(Saved entries)
====

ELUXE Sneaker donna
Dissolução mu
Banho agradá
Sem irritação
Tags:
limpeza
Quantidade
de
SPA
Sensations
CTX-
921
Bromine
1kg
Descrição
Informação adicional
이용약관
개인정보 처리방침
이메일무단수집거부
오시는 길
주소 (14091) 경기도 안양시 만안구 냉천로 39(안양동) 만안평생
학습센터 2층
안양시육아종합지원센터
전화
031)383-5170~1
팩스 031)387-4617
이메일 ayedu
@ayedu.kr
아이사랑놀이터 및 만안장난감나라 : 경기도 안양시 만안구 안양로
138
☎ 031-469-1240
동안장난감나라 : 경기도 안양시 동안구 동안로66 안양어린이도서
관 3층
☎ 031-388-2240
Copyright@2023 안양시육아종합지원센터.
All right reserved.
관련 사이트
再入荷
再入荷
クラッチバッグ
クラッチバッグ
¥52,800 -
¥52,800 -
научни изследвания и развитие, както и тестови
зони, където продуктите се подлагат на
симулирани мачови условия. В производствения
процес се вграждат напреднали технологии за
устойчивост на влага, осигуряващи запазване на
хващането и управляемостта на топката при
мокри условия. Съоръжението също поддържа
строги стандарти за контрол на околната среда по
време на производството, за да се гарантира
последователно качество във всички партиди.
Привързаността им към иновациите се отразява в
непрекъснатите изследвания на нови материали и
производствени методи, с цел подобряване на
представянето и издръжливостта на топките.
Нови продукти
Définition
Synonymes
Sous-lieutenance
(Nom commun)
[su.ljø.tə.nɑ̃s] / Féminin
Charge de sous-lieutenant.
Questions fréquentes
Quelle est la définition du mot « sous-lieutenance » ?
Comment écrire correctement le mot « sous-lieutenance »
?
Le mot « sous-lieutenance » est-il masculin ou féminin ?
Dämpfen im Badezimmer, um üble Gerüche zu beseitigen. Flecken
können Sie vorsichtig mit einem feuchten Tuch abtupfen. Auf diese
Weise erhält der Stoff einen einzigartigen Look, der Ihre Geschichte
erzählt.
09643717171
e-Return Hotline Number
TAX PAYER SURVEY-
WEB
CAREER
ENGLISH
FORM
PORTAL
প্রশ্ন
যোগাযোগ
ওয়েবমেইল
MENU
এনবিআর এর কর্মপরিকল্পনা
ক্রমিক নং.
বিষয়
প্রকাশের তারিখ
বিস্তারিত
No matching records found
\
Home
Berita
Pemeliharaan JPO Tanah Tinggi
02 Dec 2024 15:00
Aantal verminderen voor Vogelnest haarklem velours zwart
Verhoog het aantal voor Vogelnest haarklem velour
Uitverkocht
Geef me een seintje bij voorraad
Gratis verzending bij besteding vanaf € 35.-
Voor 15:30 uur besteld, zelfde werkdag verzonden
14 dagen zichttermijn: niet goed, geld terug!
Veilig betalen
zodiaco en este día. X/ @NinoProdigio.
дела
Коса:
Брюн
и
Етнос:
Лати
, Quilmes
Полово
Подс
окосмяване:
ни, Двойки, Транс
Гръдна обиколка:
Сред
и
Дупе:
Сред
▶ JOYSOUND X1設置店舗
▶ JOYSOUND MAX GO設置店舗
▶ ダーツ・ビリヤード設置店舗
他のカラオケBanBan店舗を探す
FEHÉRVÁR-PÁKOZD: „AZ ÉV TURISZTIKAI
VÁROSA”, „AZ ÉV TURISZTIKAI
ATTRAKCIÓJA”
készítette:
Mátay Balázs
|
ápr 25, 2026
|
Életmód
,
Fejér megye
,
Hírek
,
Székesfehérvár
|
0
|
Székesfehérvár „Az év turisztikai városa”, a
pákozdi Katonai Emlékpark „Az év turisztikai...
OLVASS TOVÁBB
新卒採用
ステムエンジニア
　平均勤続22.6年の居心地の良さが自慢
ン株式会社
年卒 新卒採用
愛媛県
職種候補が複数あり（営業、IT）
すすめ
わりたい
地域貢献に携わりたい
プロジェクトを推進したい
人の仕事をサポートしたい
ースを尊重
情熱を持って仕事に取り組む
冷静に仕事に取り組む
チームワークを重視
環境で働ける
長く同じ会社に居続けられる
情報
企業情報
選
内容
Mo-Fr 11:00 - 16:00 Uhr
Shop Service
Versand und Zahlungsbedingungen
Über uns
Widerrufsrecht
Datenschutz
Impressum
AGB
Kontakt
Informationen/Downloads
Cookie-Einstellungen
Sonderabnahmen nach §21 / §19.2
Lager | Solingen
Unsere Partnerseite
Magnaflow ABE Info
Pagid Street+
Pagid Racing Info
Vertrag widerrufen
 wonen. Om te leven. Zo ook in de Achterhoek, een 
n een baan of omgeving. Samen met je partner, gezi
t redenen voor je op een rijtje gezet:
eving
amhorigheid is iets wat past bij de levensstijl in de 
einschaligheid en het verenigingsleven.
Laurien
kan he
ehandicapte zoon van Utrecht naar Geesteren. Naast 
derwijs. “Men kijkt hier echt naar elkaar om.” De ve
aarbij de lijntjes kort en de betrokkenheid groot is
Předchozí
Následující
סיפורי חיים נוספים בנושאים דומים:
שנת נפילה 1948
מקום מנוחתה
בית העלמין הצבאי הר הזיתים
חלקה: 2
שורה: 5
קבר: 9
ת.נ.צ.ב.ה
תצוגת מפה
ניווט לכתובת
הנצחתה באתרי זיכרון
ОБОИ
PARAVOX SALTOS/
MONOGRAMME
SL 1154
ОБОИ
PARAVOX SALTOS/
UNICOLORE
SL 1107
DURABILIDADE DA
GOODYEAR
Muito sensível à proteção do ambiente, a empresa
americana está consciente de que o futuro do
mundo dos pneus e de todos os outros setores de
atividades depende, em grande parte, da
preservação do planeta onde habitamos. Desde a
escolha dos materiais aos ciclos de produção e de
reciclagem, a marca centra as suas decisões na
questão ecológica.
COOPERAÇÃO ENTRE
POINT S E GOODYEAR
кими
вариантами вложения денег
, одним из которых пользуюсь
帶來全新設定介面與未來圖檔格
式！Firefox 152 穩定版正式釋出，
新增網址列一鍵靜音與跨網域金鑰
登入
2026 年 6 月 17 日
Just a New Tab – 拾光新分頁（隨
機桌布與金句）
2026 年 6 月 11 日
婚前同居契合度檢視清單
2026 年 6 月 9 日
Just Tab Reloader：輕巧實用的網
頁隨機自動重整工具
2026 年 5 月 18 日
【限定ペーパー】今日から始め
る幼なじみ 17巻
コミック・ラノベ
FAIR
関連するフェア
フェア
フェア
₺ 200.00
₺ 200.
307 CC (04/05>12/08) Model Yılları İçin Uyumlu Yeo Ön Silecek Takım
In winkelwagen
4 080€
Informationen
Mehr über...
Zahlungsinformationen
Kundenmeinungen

====

→ **TASK TO CARRY OUT**
Rewrite the lines of all the rows, replacing "Kundenmeinungen" with "Bewertungen" and leaving everything else as it is.

→ **RESPONSE FOR THIS EXERCISE**
ELUXE Sneaker donna
Dissolução mu
Banho agradá
Sem irritação
Tags:
limpeza
Quantidade
de
SPA
Sensations
CTX-
921
Bromine
1kg
Descrição
Informação adicional
이용약관
개인정보 처리방침
이메일무단수집거부
오시는 길
주소 (14091) 경기도 안양시 만안구 냉천로 39(안양동) 만안평생
학습센터 2층
안양시육아종합지원센터
전화
031)383-5170~1
팩스 031)387-4617
이메일 ayedu
@ayedu.kr
아이사랑놀이터 및 만안장난감나라 : 경기도 안양시 만안구 안양로
138
☎ 031-469-1240
동안장난감나라 : 경기도 안양시 동안구 동안로66 안양어린이도서
관 3층
☎ 031-388-2240
Copyright@2023 안양시육아종합지원센터.
All right reserved.
관련 사이트
再入荷
再入荷
クラッチバッグ
クラッチバッグ
¥52,800 -
¥52,800 -
научни изследвания и развитие, както и тестови
зони, където продуктите се подлагат на
симулирани мачови условия. В производствения
процес се вграждат напреднали технологии за
устойчивост на влага, осигуряващи запазване на
хващането и управляемостта на топката при
мокри условия. Съоръжението също поддържа
строги стандарти за контрол на околната среда по
време на производството, за да се гарантира
последователно качество във всички партиди.
Привързаността им към иновациите се отразява в
непрекъснатите изследвания на нови материали и
производствени методи, с цел подобряване на
представянето и издръжливостта на топките.
Нови продукти
Définition
Synonymes
Sous-lieutenance
(Nom commun)
[su.ljø.tə.nɑ̃s] / Féminin
Charge de sous-lieutenant.
Questions fréquentes
Quelle est la définition du mot « sous-lieutenance » ?
Comment écrire correctement le mot « sous-lieutenance »
?
Le mot « sous-lieutenance » est-il masculin ou féminin ?
Dämpfen im Badezimmer, um üble Gerüche zu beseitigen. Flecken
können Sie vorsichtig mit einem feuchten Tuch abtupfen. Auf diese
Weise erhält der Stoff einen einzigartigen Look, der Ihre Geschichte
erzählt.
09643717171
e-Return Hotline Number
TAX PAYER SURVEY-
WEB
CAREER
ENGLISH
FORM
PORTAL
প্রশ্ন
যোগাযোগ
ওয়েবমেইল
MENU
এনবিআর এর কর্মপরিকল্পনা
ক্রমিক নং.
বিষয়
প্রকাশের তারিখ
বিস্তারিত
No matching records found
\
Home
Berita
Pemeliharaan JPO Tanah Tinggi
02 Dec 2024 15:00
Aantal verminderen voor Vogelnest haarklem velours zwart
Verhoog het aantal voor Vogelnest haarklem velour
Uitverkocht
Geef me een seintje bij voorraad
Gratis verzending bij besteding vanaf € 35.-
Voor 15:30 uur besteld, zelfde werkdag verzonden
14 dagen zichttermijn: niet goed, geld terug!
Veilig betalen
zodiaco en este día. X/ @NinoProdigio.
дела
Коса:
Брюн
и
Етнос:
Лати
, Quilmes
Полово
Подс
окосмяване:
ни, Двойки, Транс
Гръдна обиколка:
Сред
и
Дупе:
Сред
▶ JOYSOUND X1設置店舗
▶ JOYSOUND MAX GO設置店舗
▶ ダーツ・ビリヤード設置店舗
他のカラオケBanBan店舗を探す
FEHÉRVÁR-PÁKOZD: „AZ ÉV TURISZTIKAI
VÁROSA”, „AZ ÉV TURISZTIKAI
ATTRAKCIÓJA”
készítette:
Mátay Balázs
|
ápr 25, 2026
|
Életmód
,
Fejér megye
,
Hírek
,
Székesfehérvár
|
0
|
Székesfehérvár „Az év turisztikai városa”, a
pákozdi Katonai Emlékpark „Az év turisztikai...
OLVASS TOVÁBB
新卒採用
ステムエンジニア
　平均勤続22.6年の居心地の良さが自慢
ン株式会社
年卒 新卒採用
愛媛県
職種候補が複数あり（営業、IT）
すすめ
わりたい
地域貢献に携わりたい
プロジェクトを推進したい
人の仕事をサポートしたい
ースを尊重
情熱を持って仕事に取り組む
冷静に仕事に取り組む
チームワークを重視
環境で働ける
長く同じ会社に居続けられる
情報
企業情報
選
内容
Mo-Fr 11:00 - 16:00 Uhr
Shop Service
Versand und Zahlungsbedingungen
Über uns
Widerrufsrecht
Datenschutz
Impressum
AGB
Kontakt
Informationen/Downloads
Cookie-Einstellungen
Sonderabnahmen nach §21 / §19.2
Lager | Solingen
Unsere Partnerseite
Magnaflow ABE Info
Pagid Street+
Pagid Racing Info
Vertrag widerrufen
 wonen. Om te leven. Zo ook in de Achterhoek, een 
n een baan of omgeving. Samen met je partner, gezi
t redenen voor je op een rijtje gezet:
eving
amhorigheid is iets wat past bij de levensstijl in de 
einschaligheid en het verenigingsleven.
Laurien
kan he
ehandicapte zoon van Utrecht naar Geesteren. Naast 
derwijs. “Men kijkt hier echt naar elkaar om.” De ve
aarbij de lijntjes kort en de betrokkenheid groot is
Předchozí
Následující
סיפורי חיים נוספים בנושאים דומים:
שנת נפילה 1948
מקום מנוחתה
בית העלמין הצבאי הר הזיתים
חלקה: 2
שורה: 5
קבר: 9
ת.נ.צ.ב.ה
תצוגת מפה
ניווט לכתובת
הנצחתה באתרי זיכרון
ОБОИ
PARAVOX SALTOS/
MONOGRAMME
SL 1154
ОБОИ
PARAVOX SALTOS/
UNICOLORE
SL 1107
DURABILIDADE DA
GOODYEAR
Muito sensível à proteção do ambiente, a empresa
americana está consciente de que o futuro do
mundo dos pneus e de todos os outros setores de
atividades depende, em grande parte, da
preservação do planeta onde habitamos. Desde a
escolha dos materiais aos ciclos de produção e de
reciclagem, a marca centra as suas decisões na
questão ecológica.
COOPERAÇÃO ENTRE
POINT S E GOODYEAR
кими
вариантами вложения денег
, одним из которых пользуюсь
帶來全新設定介面與未來圖檔格
式！Firefox 152 穩定版正式釋出，
新增網址列一鍵靜音與跨網域金鑰
登入
2026 年 6 月 17 日
Just a New Tab – 拾光新分頁（隨
機桌布與金句）
2026 年 6 月 11 日
婚前同居契合度檢視清單
2026 年 6 月 9 日
Just Tab Reloader：輕巧實用的網
頁隨機自動重整工具
2026 年 5 月 18 日
【限定ペーパー】今日から始め
る幼なじみ 17巻
コミック・ラノベ
FAIR
関連するフェア
フェア
フェア
₺ 200.00
₺ 200.
307 CC (04/05>12/08) Model Yılları İçin Uyumlu Yeo Ön Silecek Takım
In winkelwagen
4 080€
Informationen
Mehr über...
Zahlungsinformationen
Bewertungen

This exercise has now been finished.